A movie based on the Tri-State Crematory tragedy that occurred in Walker County a decade ago is set to open at a Chattanooga theater on Friday.
The film is titled Sahkanaga which means great blue hills of God in the Cherokee language. It is set in Chickamauga, the hometown of director, producer and writer John Henry Summerour.
Summerour said he was troubled after the Tri-State scandal and believes the movie may help the community heal.
In 2002, more than 300 bodies that were supposed to be cremated were found piled up and strewn on the Tri-State property. Crematory operator Tommy Ray Brent Marsh is now serving a 12-year prison sentence.
"We can't correct the past," said Summerour. "We can't go back and make the crematory not happen. It happened. But what can we do moving forward as a community to ensure that it doesn't happen again?"
The movie has sparked debate in Walker County.
"As far as the issue is concerned, it's a pretty touchy subject around here for most locals," said Jesse Potts who was having lunch at a cafe in Lafayette. "I'll probably go see it (the movie)."
Others said the Tri-State tragedy has left a black cloud over the county even though 10 years have passed.
"I think they should just let it rest," said resident Vickie Holbrook. "Bury it."

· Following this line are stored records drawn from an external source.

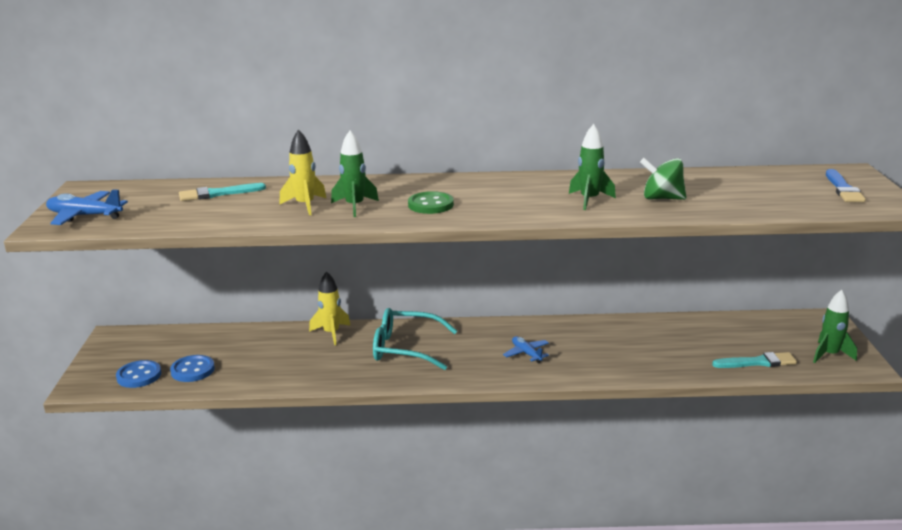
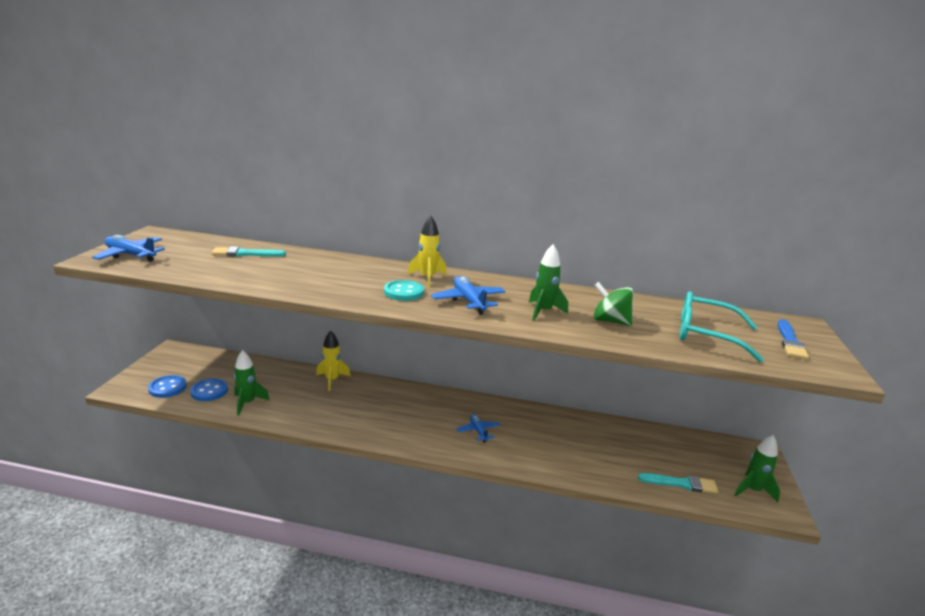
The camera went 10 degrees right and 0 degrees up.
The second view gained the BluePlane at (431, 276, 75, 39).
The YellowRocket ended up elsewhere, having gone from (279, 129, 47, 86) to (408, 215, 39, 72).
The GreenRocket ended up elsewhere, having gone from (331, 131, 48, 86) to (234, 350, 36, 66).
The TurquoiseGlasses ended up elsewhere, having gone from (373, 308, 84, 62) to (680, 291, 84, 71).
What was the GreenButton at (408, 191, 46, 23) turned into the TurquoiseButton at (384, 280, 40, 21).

Summerour used only local actors in the movie, including some whose loved ones' bodies were dumped on Marsh's property in Noble.
"There is an openness at the end," Summerour said of the movie's ending. "You get the sense that this boy and this community are forever changed but they're not broken. They're going to keep moving forward."
He said he believes his hometown will do the same and face a positive future.
"I do think it's Walker County," said Summerour. "Walker County is an incredibly strong place."
The movie opens Friday at the Carmike Majestic theater in Chattanooga.